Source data
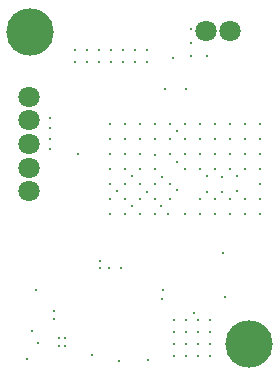
<source format=gbs>
G04 Layer_Color=16711935*
%FSAX25Y25*%
%MOIN*%
G70*
G01*
G75*
%ADD54C,0.07100*%
%ADD55C,0.15800*%
%ADD56C,0.01200*%
D54*
X0396626Y0370500D02*
D03*
X0404500D02*
D03*
X0337500Y0316952D02*
D03*
Y0324852D02*
D03*
Y0332752D02*
D03*
Y0340626D02*
D03*
Y0348500D02*
D03*
D55*
X0411000Y0266000D02*
D03*
X0338000Y0370000D02*
D03*
D56*
X0340400Y0266500D02*
D03*
X0338400Y0270400D02*
D03*
X0402300Y0296346D02*
D03*
X0402760Y0281661D02*
D03*
X0404500Y0309500D02*
D03*
X0394000Y0274000D02*
D03*
X0398000D02*
D03*
X0392700Y0276500D02*
D03*
X0382000Y0281000D02*
D03*
X0382202Y0284000D02*
D03*
X0386000Y0274000D02*
D03*
X0390000D02*
D03*
X0377300Y0260750D02*
D03*
X0367642Y0260484D02*
D03*
X0340000Y0284000D02*
D03*
X0389500Y0309500D02*
D03*
X0379500Y0329000D02*
D03*
X0414500Y0319500D02*
D03*
X0347500Y0268000D02*
D03*
X0349500D02*
D03*
X0347500Y0265500D02*
D03*
X0349500D02*
D03*
X0346000Y0277000D02*
D03*
Y0274500D02*
D03*
X0336992Y0261000D02*
D03*
X0364500Y0329500D02*
D03*
X0369500D02*
D03*
Y0324500D02*
D03*
X0364500D02*
D03*
Y0319500D02*
D03*
X0369500D02*
D03*
Y0314500D02*
D03*
X0364500D02*
D03*
Y0309500D02*
D03*
X0369500D02*
D03*
X0374500D02*
D03*
Y0314500D02*
D03*
Y0319500D02*
D03*
Y0324500D02*
D03*
X0379500Y0319500D02*
D03*
Y0314500D02*
D03*
Y0309500D02*
D03*
X0384000D02*
D03*
X0384500Y0314500D02*
D03*
Y0319500D02*
D03*
Y0329500D02*
D03*
X0389500D02*
D03*
Y0334500D02*
D03*
Y0339500D02*
D03*
X0384500D02*
D03*
Y0334500D02*
D03*
X0389500Y0324500D02*
D03*
X0394500Y0314500D02*
D03*
Y0324500D02*
D03*
X0399500D02*
D03*
Y0314500D02*
D03*
X0404500D02*
D03*
X0409500Y0324500D02*
D03*
X0414500D02*
D03*
X0404500D02*
D03*
X0409500Y0314500D02*
D03*
X0414500Y0309500D02*
D03*
X0394500D02*
D03*
X0383012Y0351000D02*
D03*
X0389988D02*
D03*
X0385500Y0361500D02*
D03*
X0391500Y0366500D02*
D03*
Y0362000D02*
D03*
X0397000D02*
D03*
X0391500Y0371000D02*
D03*
X0344500Y0341500D02*
D03*
Y0338000D02*
D03*
Y0334500D02*
D03*
Y0331000D02*
D03*
X0354000Y0329366D02*
D03*
X0398000Y0270000D02*
D03*
X0394000D02*
D03*
X0390000D02*
D03*
X0386000D02*
D03*
X0398000Y0266000D02*
D03*
X0394000D02*
D03*
X0390000D02*
D03*
X0386000D02*
D03*
X0398000Y0262000D02*
D03*
X0394000D02*
D03*
X0390000D02*
D03*
X0386000D02*
D03*
X0353000Y0360000D02*
D03*
X0357000D02*
D03*
X0361000D02*
D03*
X0365000D02*
D03*
X0369000D02*
D03*
X0373000D02*
D03*
X0377000D02*
D03*
Y0364000D02*
D03*
X0373000D02*
D03*
X0369000D02*
D03*
X0365000D02*
D03*
X0361000D02*
D03*
X0357000D02*
D03*
X0353000D02*
D03*
X0361100Y0293700D02*
D03*
Y0291500D02*
D03*
X0364100D02*
D03*
X0368300D02*
D03*
X0364500Y0339500D02*
D03*
X0369500D02*
D03*
X0374500D02*
D03*
X0379500D02*
D03*
X0364500Y0334500D02*
D03*
X0369500D02*
D03*
X0374500D02*
D03*
X0379500D02*
D03*
X0374500Y0329500D02*
D03*
X0394500Y0339500D02*
D03*
X0399500D02*
D03*
X0394500Y0334500D02*
D03*
X0399500D02*
D03*
X0404500D02*
D03*
Y0329500D02*
D03*
X0399500D02*
D03*
X0394500D02*
D03*
X0404500Y0339500D02*
D03*
X0409500D02*
D03*
X0414500D02*
D03*
Y0334500D02*
D03*
Y0329500D02*
D03*
X0409500Y0334500D02*
D03*
Y0329500D02*
D03*
Y0309500D02*
D03*
X0399500D02*
D03*
X0414500Y0314500D02*
D03*
X0358631Y0262500D02*
D03*
X0379500Y0324500D02*
D03*
X0366900Y0317200D02*
D03*
X0371900Y0312000D02*
D03*
Y0322100D02*
D03*
X0376900Y0316900D02*
D03*
X0381700Y0312200D02*
D03*
X0386800Y0317300D02*
D03*
X0381900Y0321800D02*
D03*
X0386900Y0326900D02*
D03*
X0386800Y0337200D02*
D03*
X0396800Y0322100D02*
D03*
X0401900Y0321800D02*
D03*
X0407000Y0322100D02*
D03*
X0406800Y0317000D02*
D03*
X0401900Y0316900D02*
D03*
X0396900D02*
D03*
M02*

</source>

EXERCISE
Repeat all of the records verbatim, leaving out the pictures.

SOLUTION
<source format=gbs>
G04 Layer_Color=16711935*
%FSAX25Y25*%
%MOIN*%
G70*
G01*
G75*
%ADD54C,0.07100*%
%ADD55C,0.15800*%
%ADD56C,0.01200*%
D54*
X0396626Y0370500D02*
D03*
X0404500D02*
D03*
X0337500Y0316952D02*
D03*
Y0324852D02*
D03*
Y0332752D02*
D03*
Y0340626D02*
D03*
Y0348500D02*
D03*
D55*
X0411000Y0266000D02*
D03*
X0338000Y0370000D02*
D03*
D56*
X0340400Y0266500D02*
D03*
X0338400Y0270400D02*
D03*
X0402300Y0296346D02*
D03*
X0402760Y0281661D02*
D03*
X0404500Y0309500D02*
D03*
X0394000Y0274000D02*
D03*
X0398000D02*
D03*
X0392700Y0276500D02*
D03*
X0382000Y0281000D02*
D03*
X0382202Y0284000D02*
D03*
X0386000Y0274000D02*
D03*
X0390000D02*
D03*
X0377300Y0260750D02*
D03*
X0367642Y0260484D02*
D03*
X0340000Y0284000D02*
D03*
X0389500Y0309500D02*
D03*
X0379500Y0329000D02*
D03*
X0414500Y0319500D02*
D03*
X0347500Y0268000D02*
D03*
X0349500D02*
D03*
X0347500Y0265500D02*
D03*
X0349500D02*
D03*
X0346000Y0277000D02*
D03*
Y0274500D02*
D03*
X0336992Y0261000D02*
D03*
X0364500Y0329500D02*
D03*
X0369500D02*
D03*
Y0324500D02*
D03*
X0364500D02*
D03*
Y0319500D02*
D03*
X0369500D02*
D03*
Y0314500D02*
D03*
X0364500D02*
D03*
Y0309500D02*
D03*
X0369500D02*
D03*
X0374500D02*
D03*
Y0314500D02*
D03*
Y0319500D02*
D03*
Y0324500D02*
D03*
X0379500Y0319500D02*
D03*
Y0314500D02*
D03*
Y0309500D02*
D03*
X0384000D02*
D03*
X0384500Y0314500D02*
D03*
Y0319500D02*
D03*
Y0329500D02*
D03*
X0389500D02*
D03*
Y0334500D02*
D03*
Y0339500D02*
D03*
X0384500D02*
D03*
Y0334500D02*
D03*
X0389500Y0324500D02*
D03*
X0394500Y0314500D02*
D03*
Y0324500D02*
D03*
X0399500D02*
D03*
Y0314500D02*
D03*
X0404500D02*
D03*
X0409500Y0324500D02*
D03*
X0414500D02*
D03*
X0404500D02*
D03*
X0409500Y0314500D02*
D03*
X0414500Y0309500D02*
D03*
X0394500D02*
D03*
X0383012Y0351000D02*
D03*
X0389988D02*
D03*
X0385500Y0361500D02*
D03*
X0391500Y0366500D02*
D03*
Y0362000D02*
D03*
X0397000D02*
D03*
X0391500Y0371000D02*
D03*
X0344500Y0341500D02*
D03*
Y0338000D02*
D03*
Y0334500D02*
D03*
Y0331000D02*
D03*
X0354000Y0329366D02*
D03*
X0398000Y0270000D02*
D03*
X0394000D02*
D03*
X0390000D02*
D03*
X0386000D02*
D03*
X0398000Y0266000D02*
D03*
X0394000D02*
D03*
X0390000D02*
D03*
X0386000D02*
D03*
X0398000Y0262000D02*
D03*
X0394000D02*
D03*
X0390000D02*
D03*
X0386000D02*
D03*
X0353000Y0360000D02*
D03*
X0357000D02*
D03*
X0361000D02*
D03*
X0365000D02*
D03*
X0369000D02*
D03*
X0373000D02*
D03*
X0377000D02*
D03*
Y0364000D02*
D03*
X0373000D02*
D03*
X0369000D02*
D03*
X0365000D02*
D03*
X0361000D02*
D03*
X0357000D02*
D03*
X0353000D02*
D03*
X0361100Y0293700D02*
D03*
Y0291500D02*
D03*
X0364100D02*
D03*
X0368300D02*
D03*
X0364500Y0339500D02*
D03*
X0369500D02*
D03*
X0374500D02*
D03*
X0379500D02*
D03*
X0364500Y0334500D02*
D03*
X0369500D02*
D03*
X0374500D02*
D03*
X0379500D02*
D03*
X0374500Y0329500D02*
D03*
X0394500Y0339500D02*
D03*
X0399500D02*
D03*
X0394500Y0334500D02*
D03*
X0399500D02*
D03*
X0404500D02*
D03*
Y0329500D02*
D03*
X0399500D02*
D03*
X0394500D02*
D03*
X0404500Y0339500D02*
D03*
X0409500D02*
D03*
X0414500D02*
D03*
Y0334500D02*
D03*
Y0329500D02*
D03*
X0409500Y0334500D02*
D03*
Y0329500D02*
D03*
Y0309500D02*
D03*
X0399500D02*
D03*
X0414500Y0314500D02*
D03*
X0358631Y0262500D02*
D03*
X0379500Y0324500D02*
D03*
X0366900Y0317200D02*
D03*
X0371900Y0312000D02*
D03*
Y0322100D02*
D03*
X0376900Y0316900D02*
D03*
X0381700Y0312200D02*
D03*
X0386800Y0317300D02*
D03*
X0381900Y0321800D02*
D03*
X0386900Y0326900D02*
D03*
X0386800Y0337200D02*
D03*
X0396800Y0322100D02*
D03*
X0401900Y0321800D02*
D03*
X0407000Y0322100D02*
D03*
X0406800Y0317000D02*
D03*
X0401900Y0316900D02*
D03*
X0396900D02*
D03*
M02*

</source>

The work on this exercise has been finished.